Rohit Chopra, Department of Communications, $2500 for the project "The Ethics of Memory on the Internet." This award goes towards the writing of a manuscript on the role of narratives and memory in ethics and especially memory as related to the internet, with its great variety of interpretations, voices, and even inaccuracies. Particular attention will be given to the way narratives, memory, and ethical lessons are constructed around traumatic events such as the September 11th attacks and other terrorist attacks and riots.
Christopher Kulp, Department of Philosophy, $600 for the project entitled "Knowing Moral Truth." This book project investigates foundational problems in ethical theory and seeks to defend the validity of ordinary moral thinking against those who claim that moral truth does not exist, that moral truths are relative, and other perspectives that generally deny the validity of the moral endeavor.

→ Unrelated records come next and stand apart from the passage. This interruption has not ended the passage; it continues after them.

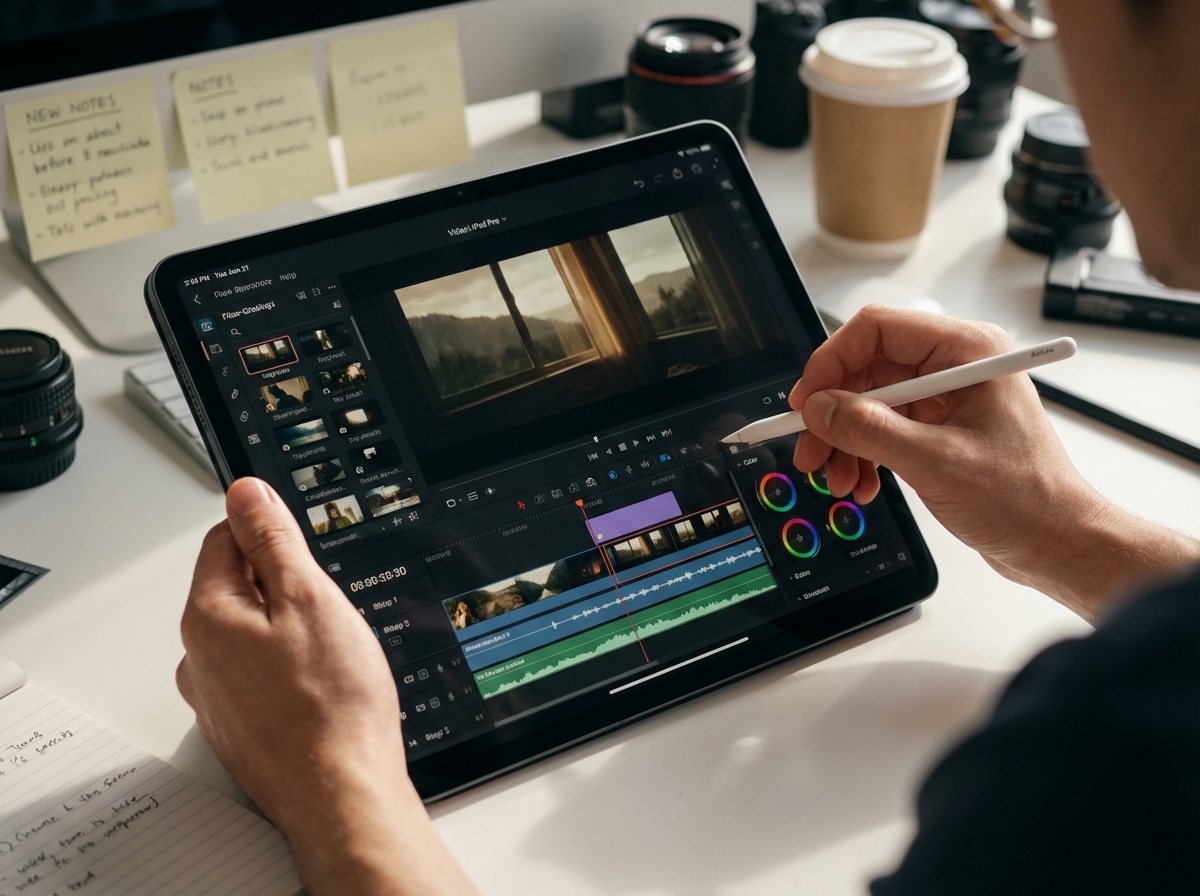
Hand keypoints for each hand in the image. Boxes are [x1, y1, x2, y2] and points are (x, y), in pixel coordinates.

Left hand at [176, 478, 475, 895]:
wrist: (340, 792)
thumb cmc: (330, 705)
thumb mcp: (309, 597)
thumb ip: (273, 540)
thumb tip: (245, 492)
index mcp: (208, 616)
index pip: (224, 539)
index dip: (272, 535)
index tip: (305, 552)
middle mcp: (198, 656)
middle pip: (240, 587)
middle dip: (287, 589)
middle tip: (329, 614)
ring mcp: (217, 697)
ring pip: (254, 635)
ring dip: (290, 632)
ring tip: (331, 658)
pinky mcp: (240, 726)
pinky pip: (262, 676)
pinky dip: (291, 672)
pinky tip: (324, 689)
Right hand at [789, 305, 1199, 618]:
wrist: (1057, 543)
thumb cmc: (1026, 499)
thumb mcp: (936, 462)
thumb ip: (870, 430)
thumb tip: (821, 409)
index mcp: (967, 352)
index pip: (877, 330)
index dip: (832, 362)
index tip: (807, 401)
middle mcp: (956, 366)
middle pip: (868, 370)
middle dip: (834, 414)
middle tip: (810, 450)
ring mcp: (947, 399)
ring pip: (871, 404)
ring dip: (846, 441)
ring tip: (837, 478)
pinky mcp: (941, 429)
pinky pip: (885, 429)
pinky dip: (865, 456)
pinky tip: (863, 484)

Peter Minowitz, Department of Political Science, $750 for the project entitled "To Forget about the End: Leo Strauss on Lucretius, Socialism, and the Mortality of the Human Race." This project seeks to better understand how the thinking of the influential political philosopher Leo Strauss was influenced by his awareness of human mortality.
Lawrence Nelson, Department of Philosophy, $5000 for a project called "Personhood and the Legal and Moral Status of Prenatal Humans." This project investigates the tension between the legal personhood of prenatal humans and the legal personhood of their pregnant mothers, how that relates to US constitutional law, and how those legal tensions relate to ethical considerations and state interests.
Michelle Oberman, School of Law, $4,320 for the project "Morality and the Purpose of Law-Making: An Examination of the Inspiration Behind Oklahoma's Abortion-Related Legislation from the Perspective of Legislators and Doctors." This project seeks to investigate more deeply the motivations and ethics behind how laws pertaining to abortion are enacted in Oklahoma. It is part of a larger project to investigate how morality and law relate to each other on the subject of abortion.